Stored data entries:
■ ■ ■ ■
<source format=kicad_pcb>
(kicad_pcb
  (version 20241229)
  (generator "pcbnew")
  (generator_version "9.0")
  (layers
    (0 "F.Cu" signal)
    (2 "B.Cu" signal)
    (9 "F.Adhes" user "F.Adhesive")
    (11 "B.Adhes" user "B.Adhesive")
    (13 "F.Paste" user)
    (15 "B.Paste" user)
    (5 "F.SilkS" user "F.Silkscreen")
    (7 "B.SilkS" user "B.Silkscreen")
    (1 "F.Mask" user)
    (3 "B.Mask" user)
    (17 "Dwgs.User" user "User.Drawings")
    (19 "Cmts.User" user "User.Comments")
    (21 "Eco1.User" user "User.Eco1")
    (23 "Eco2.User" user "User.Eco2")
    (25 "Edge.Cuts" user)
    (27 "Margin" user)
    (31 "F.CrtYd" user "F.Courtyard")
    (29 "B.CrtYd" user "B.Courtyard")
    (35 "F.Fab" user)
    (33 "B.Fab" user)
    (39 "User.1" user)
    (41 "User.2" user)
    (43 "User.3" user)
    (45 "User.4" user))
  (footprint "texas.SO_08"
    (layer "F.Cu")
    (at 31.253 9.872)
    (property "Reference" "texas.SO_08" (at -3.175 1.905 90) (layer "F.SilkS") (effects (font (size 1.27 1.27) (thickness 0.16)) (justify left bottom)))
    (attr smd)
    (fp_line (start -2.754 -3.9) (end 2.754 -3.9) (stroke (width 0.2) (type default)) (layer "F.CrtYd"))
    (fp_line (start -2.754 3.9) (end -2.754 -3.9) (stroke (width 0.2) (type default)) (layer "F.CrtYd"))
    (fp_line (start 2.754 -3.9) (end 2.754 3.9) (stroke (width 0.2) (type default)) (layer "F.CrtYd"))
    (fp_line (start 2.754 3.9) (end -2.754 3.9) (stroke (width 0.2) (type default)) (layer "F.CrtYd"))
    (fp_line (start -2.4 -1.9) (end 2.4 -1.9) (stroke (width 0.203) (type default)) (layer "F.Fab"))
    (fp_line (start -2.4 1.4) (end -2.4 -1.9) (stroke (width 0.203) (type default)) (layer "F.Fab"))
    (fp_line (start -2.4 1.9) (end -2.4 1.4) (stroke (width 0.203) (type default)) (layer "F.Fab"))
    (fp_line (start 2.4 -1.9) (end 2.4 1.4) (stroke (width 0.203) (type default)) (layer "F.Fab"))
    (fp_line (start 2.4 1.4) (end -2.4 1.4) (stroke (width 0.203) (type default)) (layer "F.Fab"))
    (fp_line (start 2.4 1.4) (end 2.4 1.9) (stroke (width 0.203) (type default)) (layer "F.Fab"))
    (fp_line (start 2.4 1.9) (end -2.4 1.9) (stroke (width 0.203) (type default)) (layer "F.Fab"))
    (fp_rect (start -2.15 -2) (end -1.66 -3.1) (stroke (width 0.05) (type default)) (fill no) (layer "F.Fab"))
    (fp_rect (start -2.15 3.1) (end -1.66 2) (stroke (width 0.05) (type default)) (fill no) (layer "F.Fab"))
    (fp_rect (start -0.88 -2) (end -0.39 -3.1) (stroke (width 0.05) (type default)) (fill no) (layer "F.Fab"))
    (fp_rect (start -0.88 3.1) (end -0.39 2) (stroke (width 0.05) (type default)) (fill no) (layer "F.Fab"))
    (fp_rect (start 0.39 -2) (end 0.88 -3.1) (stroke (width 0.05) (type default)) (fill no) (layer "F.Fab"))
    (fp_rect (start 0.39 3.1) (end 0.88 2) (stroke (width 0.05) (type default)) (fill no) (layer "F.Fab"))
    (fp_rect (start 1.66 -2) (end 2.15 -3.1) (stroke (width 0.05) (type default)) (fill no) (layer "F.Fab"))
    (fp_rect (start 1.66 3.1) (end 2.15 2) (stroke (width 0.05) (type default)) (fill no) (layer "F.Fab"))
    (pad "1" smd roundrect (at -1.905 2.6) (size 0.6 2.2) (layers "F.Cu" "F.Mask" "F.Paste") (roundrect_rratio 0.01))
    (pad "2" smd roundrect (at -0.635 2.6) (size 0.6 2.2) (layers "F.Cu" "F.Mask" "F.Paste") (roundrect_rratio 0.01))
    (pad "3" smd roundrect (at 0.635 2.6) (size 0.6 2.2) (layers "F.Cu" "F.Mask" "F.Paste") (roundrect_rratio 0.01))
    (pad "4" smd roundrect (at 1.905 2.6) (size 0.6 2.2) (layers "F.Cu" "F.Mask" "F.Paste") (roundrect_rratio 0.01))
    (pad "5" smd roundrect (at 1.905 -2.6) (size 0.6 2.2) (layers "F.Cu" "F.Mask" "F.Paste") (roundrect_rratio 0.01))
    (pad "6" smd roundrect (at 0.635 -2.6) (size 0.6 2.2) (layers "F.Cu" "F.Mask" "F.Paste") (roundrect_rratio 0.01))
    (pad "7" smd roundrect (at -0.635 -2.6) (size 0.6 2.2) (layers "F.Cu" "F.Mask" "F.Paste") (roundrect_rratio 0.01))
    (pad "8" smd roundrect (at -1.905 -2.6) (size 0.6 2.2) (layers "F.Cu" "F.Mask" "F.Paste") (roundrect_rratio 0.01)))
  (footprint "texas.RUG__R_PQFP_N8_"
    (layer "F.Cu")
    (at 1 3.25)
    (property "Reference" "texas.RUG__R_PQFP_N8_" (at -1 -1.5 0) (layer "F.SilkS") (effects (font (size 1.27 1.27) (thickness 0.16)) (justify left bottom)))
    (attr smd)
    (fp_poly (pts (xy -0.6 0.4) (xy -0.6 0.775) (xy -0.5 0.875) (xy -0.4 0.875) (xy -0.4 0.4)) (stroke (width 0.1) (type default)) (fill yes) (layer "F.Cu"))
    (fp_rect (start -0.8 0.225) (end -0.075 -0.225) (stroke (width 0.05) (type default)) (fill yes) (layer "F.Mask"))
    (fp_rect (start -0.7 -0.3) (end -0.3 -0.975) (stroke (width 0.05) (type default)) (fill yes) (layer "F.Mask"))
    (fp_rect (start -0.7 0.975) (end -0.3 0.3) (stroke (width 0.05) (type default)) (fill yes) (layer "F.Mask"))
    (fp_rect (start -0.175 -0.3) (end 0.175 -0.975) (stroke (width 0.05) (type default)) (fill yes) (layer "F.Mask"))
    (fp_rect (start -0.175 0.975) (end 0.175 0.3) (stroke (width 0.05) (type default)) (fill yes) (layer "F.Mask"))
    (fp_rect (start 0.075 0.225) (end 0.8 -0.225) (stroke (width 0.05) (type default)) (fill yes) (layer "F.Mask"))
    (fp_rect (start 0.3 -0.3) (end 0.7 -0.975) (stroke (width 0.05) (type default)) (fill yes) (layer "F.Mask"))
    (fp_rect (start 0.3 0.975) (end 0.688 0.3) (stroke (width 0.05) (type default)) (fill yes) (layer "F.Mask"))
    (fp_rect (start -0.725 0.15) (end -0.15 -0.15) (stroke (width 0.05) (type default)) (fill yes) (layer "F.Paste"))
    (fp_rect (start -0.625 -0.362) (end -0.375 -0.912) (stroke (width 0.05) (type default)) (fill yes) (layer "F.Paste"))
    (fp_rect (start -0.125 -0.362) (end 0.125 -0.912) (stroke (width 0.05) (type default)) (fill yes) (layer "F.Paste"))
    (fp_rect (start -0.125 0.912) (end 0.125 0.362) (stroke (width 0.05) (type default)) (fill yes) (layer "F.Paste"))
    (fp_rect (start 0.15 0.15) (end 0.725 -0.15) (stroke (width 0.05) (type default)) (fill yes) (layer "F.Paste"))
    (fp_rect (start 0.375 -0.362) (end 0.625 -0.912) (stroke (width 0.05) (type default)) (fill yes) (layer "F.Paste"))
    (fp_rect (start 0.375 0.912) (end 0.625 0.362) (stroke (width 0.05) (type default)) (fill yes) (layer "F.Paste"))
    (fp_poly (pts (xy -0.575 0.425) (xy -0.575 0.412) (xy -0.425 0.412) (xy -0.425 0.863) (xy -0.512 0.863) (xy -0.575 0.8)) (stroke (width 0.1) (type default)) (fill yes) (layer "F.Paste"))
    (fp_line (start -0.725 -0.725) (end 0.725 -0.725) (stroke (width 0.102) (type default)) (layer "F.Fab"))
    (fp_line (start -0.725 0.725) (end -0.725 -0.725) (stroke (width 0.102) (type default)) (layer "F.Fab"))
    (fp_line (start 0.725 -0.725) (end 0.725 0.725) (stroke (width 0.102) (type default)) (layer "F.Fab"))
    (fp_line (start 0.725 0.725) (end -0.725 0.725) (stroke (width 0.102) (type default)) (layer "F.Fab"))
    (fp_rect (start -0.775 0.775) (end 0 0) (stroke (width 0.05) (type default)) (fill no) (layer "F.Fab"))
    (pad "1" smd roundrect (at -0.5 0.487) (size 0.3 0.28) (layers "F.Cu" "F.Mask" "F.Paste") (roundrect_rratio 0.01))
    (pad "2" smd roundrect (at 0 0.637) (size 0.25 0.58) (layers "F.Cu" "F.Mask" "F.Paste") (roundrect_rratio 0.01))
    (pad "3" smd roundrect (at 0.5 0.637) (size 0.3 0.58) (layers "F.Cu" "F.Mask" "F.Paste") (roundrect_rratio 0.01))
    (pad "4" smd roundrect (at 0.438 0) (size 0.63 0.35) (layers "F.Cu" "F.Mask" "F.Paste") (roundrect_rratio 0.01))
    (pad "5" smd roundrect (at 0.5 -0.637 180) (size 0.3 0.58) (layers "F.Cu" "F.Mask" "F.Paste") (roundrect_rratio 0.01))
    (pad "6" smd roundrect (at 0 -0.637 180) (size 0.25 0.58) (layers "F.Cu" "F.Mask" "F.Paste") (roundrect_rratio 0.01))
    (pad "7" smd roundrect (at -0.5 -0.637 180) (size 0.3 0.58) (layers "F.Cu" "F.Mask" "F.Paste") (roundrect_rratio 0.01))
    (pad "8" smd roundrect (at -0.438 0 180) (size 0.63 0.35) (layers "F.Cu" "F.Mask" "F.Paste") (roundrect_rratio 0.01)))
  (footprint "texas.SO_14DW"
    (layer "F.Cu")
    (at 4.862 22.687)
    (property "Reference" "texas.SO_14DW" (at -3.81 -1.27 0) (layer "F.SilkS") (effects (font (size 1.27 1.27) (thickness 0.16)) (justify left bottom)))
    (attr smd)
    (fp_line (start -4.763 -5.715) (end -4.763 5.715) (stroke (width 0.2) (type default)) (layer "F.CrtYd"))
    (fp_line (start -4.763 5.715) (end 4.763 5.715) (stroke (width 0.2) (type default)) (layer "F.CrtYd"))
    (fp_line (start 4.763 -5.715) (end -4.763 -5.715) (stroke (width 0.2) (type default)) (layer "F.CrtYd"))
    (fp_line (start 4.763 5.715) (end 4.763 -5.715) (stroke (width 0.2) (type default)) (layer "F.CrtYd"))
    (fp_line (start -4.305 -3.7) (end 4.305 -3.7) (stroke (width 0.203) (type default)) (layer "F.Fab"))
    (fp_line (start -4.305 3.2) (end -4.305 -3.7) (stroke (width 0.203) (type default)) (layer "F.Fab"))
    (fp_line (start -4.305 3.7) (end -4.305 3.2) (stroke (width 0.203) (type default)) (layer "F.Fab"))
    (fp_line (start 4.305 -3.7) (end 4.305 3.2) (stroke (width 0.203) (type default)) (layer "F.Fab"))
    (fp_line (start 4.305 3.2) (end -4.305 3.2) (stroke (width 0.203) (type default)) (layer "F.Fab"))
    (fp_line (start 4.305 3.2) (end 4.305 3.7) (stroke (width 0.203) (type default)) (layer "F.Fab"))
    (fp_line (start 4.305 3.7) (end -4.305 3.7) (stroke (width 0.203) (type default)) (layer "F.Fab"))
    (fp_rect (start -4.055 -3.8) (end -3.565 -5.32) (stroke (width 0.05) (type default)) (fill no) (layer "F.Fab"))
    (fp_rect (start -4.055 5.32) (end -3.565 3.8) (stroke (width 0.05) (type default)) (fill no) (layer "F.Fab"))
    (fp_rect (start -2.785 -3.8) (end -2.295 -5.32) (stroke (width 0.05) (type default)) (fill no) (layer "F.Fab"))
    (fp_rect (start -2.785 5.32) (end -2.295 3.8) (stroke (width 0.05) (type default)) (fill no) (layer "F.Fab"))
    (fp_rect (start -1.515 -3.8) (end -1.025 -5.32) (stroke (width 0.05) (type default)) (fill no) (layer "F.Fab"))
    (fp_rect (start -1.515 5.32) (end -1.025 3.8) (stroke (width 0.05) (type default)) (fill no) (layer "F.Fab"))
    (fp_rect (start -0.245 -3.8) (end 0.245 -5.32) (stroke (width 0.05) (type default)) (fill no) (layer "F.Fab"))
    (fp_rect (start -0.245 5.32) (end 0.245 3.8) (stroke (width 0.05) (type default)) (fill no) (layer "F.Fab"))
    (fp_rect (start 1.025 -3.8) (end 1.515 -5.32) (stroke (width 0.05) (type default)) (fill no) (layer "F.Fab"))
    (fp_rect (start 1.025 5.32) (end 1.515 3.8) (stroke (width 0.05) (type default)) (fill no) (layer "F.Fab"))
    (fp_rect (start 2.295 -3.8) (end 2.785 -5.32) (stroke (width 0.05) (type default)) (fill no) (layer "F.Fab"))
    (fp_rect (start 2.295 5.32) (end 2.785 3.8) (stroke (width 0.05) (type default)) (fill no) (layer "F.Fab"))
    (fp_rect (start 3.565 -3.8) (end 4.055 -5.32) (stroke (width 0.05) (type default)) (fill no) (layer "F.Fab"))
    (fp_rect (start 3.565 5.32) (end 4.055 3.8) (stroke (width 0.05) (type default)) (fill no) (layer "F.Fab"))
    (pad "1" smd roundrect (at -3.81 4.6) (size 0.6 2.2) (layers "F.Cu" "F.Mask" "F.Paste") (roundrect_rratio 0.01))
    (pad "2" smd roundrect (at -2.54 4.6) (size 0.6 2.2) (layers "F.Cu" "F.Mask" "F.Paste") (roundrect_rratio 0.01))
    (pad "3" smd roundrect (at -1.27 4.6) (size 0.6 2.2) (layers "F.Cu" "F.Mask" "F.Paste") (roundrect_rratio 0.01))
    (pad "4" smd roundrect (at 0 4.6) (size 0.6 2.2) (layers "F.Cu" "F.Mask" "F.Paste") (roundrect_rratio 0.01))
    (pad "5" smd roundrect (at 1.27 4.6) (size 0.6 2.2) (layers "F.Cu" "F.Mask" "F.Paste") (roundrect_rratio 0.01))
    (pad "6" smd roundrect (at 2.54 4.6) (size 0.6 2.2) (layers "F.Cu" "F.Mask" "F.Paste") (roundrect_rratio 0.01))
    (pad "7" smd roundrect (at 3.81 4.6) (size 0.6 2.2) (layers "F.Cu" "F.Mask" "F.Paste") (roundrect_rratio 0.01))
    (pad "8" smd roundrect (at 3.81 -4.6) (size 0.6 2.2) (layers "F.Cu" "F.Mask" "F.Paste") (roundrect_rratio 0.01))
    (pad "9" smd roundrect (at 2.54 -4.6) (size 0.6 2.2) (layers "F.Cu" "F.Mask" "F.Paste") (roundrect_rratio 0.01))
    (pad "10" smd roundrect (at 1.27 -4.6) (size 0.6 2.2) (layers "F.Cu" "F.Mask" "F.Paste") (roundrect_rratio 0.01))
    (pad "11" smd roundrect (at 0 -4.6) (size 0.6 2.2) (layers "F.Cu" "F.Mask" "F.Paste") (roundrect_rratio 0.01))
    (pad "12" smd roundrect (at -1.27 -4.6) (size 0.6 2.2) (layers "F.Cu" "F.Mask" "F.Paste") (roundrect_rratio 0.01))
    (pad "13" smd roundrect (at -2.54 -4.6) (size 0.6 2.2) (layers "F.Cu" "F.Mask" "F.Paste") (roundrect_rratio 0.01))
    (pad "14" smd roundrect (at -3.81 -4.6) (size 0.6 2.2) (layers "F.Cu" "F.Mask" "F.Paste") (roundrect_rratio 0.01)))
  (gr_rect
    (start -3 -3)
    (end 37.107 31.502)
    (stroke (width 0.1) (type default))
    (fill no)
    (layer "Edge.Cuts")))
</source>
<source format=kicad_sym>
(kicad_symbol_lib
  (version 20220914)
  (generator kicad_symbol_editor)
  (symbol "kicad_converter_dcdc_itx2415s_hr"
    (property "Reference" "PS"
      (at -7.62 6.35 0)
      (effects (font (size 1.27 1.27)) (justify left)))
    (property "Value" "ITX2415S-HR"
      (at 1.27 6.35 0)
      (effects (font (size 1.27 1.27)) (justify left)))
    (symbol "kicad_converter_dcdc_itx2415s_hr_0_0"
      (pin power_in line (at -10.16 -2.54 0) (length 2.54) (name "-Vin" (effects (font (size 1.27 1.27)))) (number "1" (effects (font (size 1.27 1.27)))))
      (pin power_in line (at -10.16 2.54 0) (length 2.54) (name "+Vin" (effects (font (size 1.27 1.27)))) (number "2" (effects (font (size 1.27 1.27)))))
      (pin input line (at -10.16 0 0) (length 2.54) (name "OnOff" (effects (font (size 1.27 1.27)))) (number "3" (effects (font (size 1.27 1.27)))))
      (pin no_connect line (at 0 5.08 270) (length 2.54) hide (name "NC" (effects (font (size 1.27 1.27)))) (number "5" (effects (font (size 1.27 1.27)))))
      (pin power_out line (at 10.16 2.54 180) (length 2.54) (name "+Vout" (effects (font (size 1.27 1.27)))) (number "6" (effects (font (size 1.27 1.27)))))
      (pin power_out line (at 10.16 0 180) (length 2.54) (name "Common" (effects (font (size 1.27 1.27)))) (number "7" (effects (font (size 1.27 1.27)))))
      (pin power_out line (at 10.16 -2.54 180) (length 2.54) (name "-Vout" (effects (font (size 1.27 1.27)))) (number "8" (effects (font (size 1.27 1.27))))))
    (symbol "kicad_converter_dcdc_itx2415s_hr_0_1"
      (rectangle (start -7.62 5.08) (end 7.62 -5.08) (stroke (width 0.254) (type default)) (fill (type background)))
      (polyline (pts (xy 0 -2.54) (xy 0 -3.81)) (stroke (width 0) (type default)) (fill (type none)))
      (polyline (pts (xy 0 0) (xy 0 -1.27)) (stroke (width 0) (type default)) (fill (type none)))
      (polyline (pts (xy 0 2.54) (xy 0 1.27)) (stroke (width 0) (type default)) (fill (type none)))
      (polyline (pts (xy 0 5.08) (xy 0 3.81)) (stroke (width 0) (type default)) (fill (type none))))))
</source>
■ ■ ■ ■
Activity: Transcribe exactly, starting at the line with "(polyline (pts (xy 0 2.54)" and continuing through the last line of the data above; leave out all earlier lines.

Problem solution:
      (polyline (pts (xy 0 2.54) (xy 0 1.27)) (stroke (width 0) (type default)) (fill (type none)))
      (polyline (pts (xy 0 5.08) (xy 0 3.81)) (stroke (width 0) (type default)) (fill (type none))))))
</source>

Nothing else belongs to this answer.